While the US stock market has been hitting new all-time highs, I’ve still been seeing buying opportunities. That’s because plenty of top stocks have actually experienced significant share price pullbacks in the last few months and have been trading way off their 52-week highs.
In October, I took advantage of some of this share price weakness and bought two US tech stocks for my Stocks and Shares ISA. Here’s a look at the two companies I invested in.
Powering the digital revolution
The first tech stock I bought for my ISA in October was ASML (NASDAQ: ASML). It’s one of the world’s top manufacturers of semiconductor-making equipment and a leader in the lithography space (lithography is the process of printing patterns of electronic circuits onto silicon). I initiated a position here around the $740 mark.
There are a few reasons I’m bullish on ASML. The first is that governments around the world are looking to boost domestic semiconductor production in order to ease supply chain challenges. In the US, for example, the government is going to support Taiwan Semiconductor Manufacturing Company in building a $12bn manufacturing plant. I think this trend should benefit ASML because these new plants are going to require a ton of manufacturing equipment.

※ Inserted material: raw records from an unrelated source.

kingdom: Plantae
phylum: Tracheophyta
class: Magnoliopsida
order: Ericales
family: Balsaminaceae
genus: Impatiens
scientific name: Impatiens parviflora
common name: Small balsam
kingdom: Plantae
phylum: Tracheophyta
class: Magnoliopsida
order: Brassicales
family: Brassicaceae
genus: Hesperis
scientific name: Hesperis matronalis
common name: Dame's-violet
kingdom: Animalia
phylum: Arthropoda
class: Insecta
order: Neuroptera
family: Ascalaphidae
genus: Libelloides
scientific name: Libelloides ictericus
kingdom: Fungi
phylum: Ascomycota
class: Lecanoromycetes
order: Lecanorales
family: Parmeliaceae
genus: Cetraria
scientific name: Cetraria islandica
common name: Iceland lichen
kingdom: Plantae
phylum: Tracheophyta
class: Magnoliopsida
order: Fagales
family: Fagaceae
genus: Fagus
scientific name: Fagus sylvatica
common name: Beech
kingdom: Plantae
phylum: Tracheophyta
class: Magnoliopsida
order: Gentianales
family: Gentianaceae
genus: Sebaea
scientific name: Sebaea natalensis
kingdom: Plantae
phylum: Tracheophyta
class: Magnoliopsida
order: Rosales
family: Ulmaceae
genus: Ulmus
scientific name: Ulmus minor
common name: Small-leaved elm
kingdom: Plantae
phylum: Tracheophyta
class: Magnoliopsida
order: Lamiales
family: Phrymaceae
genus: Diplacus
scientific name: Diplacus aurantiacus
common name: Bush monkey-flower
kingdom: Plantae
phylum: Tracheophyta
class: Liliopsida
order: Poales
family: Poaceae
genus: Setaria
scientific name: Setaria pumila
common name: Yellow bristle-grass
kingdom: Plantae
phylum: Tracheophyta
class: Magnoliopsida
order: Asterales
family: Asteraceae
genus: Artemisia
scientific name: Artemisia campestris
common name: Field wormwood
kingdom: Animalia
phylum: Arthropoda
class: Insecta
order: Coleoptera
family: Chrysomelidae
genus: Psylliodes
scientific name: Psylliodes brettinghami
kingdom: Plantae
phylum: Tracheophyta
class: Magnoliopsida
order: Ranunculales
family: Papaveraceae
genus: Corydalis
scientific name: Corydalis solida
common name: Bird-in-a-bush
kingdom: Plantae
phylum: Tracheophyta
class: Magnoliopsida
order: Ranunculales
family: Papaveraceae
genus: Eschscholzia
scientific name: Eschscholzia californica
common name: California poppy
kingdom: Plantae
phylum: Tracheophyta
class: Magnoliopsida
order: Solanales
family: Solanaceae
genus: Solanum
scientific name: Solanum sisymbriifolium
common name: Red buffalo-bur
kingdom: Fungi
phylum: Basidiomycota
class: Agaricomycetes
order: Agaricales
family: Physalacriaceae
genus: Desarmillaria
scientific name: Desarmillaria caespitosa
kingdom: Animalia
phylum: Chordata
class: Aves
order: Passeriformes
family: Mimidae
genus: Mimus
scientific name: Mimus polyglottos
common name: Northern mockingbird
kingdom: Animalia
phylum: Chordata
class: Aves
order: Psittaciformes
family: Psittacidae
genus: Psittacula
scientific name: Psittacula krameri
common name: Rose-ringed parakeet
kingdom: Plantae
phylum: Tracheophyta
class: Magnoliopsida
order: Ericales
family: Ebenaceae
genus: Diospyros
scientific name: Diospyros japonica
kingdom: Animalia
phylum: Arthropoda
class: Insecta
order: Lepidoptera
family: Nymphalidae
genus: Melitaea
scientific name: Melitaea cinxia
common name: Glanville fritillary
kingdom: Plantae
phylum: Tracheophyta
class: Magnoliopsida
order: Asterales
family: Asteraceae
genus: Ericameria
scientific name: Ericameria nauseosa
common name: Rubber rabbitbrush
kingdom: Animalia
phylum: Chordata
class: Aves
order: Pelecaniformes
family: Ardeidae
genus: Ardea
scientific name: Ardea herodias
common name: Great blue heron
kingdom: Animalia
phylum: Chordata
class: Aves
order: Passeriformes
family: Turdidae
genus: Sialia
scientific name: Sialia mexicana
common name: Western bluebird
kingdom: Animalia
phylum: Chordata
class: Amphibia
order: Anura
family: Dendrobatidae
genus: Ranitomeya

The second reason I’m bullish on ASML is that demand for semiconductors – which power almost all modern electronic devices including smartphones, laptops, and electric vehicles – is likely to rise significantly in the years ahead as the world becomes more digital. Already, demand is sky-high today. However, as new technologies such as 5G, autonomous vehicles, and artificial intelligence are rolled out, demand for chips is likely to increase further.
There are risks here, of course. One is the stock’s valuation. When I bought shares, the stock was trading on a forward-looking P/E ratio of about 47. That doesn’t leave a huge margin of safety.
However, I’m comfortable with the higher valuation. ASML basically enjoys a monopoly position in the lithography equipment market (around 85% of global revenues) so I think it’s worth a premium to the market.
400m users worldwide
The other US tech stock I bought for my Stocks and Shares ISA last month was PayPal (NASDAQ: PYPL). Its share price pulled back after it came to light that the company was looking at buying Pinterest (it has since declared that it’s not pursuing this deal). I bought some shares at around the $242 level.
The reason I bought PayPal is that I expect it to benefit from the growth of e-commerce over the next decade. When online retailers offer PayPal as a checkout option, consumers are nearly three times as likely to complete their purchases. So retailers really can’t afford to ignore the company.
It’s worth noting that according to Juniper Research, digital wallet spending could exceed $10trn globally by 2025, up from $5.5trn in 2020. I think PayPal, with its user base of over 400m customers, is likely to benefit from this growth.
Like ASML, this stock has a higher valuation. When I picked up the shares, the forward-looking P/E ratio was around 50. This valuation carries risk. If future growth is disappointing, the stock could underperform.